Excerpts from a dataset
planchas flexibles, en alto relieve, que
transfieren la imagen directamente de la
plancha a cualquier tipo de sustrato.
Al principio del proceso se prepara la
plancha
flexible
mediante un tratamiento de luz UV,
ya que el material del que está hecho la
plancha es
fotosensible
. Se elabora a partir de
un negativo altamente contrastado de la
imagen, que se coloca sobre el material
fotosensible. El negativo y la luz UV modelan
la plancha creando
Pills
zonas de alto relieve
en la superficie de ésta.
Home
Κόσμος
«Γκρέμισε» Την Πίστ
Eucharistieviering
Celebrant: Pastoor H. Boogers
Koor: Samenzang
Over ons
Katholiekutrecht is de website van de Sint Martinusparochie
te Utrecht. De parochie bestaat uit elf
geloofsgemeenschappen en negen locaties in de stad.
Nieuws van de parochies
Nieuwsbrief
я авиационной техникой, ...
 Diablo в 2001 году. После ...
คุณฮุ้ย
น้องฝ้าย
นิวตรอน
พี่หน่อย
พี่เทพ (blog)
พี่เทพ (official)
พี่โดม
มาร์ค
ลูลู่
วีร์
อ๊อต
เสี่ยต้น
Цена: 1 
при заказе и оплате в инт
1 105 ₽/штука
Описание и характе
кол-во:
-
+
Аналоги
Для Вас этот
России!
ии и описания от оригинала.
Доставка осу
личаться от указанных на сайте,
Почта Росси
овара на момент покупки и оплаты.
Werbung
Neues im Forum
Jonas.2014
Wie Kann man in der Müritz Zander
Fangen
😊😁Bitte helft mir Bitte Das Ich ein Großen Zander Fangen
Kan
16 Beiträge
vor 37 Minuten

## YOUR TASK
Copy the entries exactly, leaving no line out.

## SOLVED EXERCISE
planchas flexibles, en alto relieve, que
transfieren la imagen directamente de la
plancha a cualquier tipo de sustrato.
Al principio del proceso se prepara la
plancha
flexible
mediante un tratamiento de luz UV,
ya que el material del que está hecho la
plancha es
fotosensible
. Se elabora a partir de
un negativo altamente contrastado de la
imagen, que se coloca sobre el material
fotosensible. El negativo y la luz UV modelan
la plancha creando
Pills
zonas de alto relieve
en la superficie de ésta.
Home
Κόσμος
«Γκρέμισε» Την Πίστ
Eucharistieviering
Celebrant: Pastoor H. Boogers
Koor: Samenzang
Over ons
Katholiekutrecht is de website van de Sint Martinusparochie
te Utrecht. De parochie bestaat uit elf
geloofsgemeenschappen en negen locaties in de stad.
Nieuws van de parochies
Nieuwsbrief
я авиационной техникой, ...
 Diablo в 2001 году. После ...
คุณฮุ้ย
น้องฝ้าย
นิวตรอน
พี่หน่อย
พี่เทพ (blog)
พี่เทพ (official)
พี่โดม
มาร์ค
ลูลู่
วีร์
อ๊อต
เสี่ยต้น
Цена: 1 
при заказе и оплате в инт
1 105 ₽/штука
Описание и характе
кол-во:
-
+
Аналоги
Для Вас этот
России!
ии и описания от оригинала.
Доставка осу
личаться от указанных на сайте,
Почта Росси
овара на момент покупки и оплаты.
Werbung
Neues im Forum
Jonas.2014
Wie Kann man in der Müritz Zander
Fangen
😊😁Bitte helft mir Bitte Das Ich ein Großen Zander Fangen
Kan
16 Beiträge
vor 37 Minuten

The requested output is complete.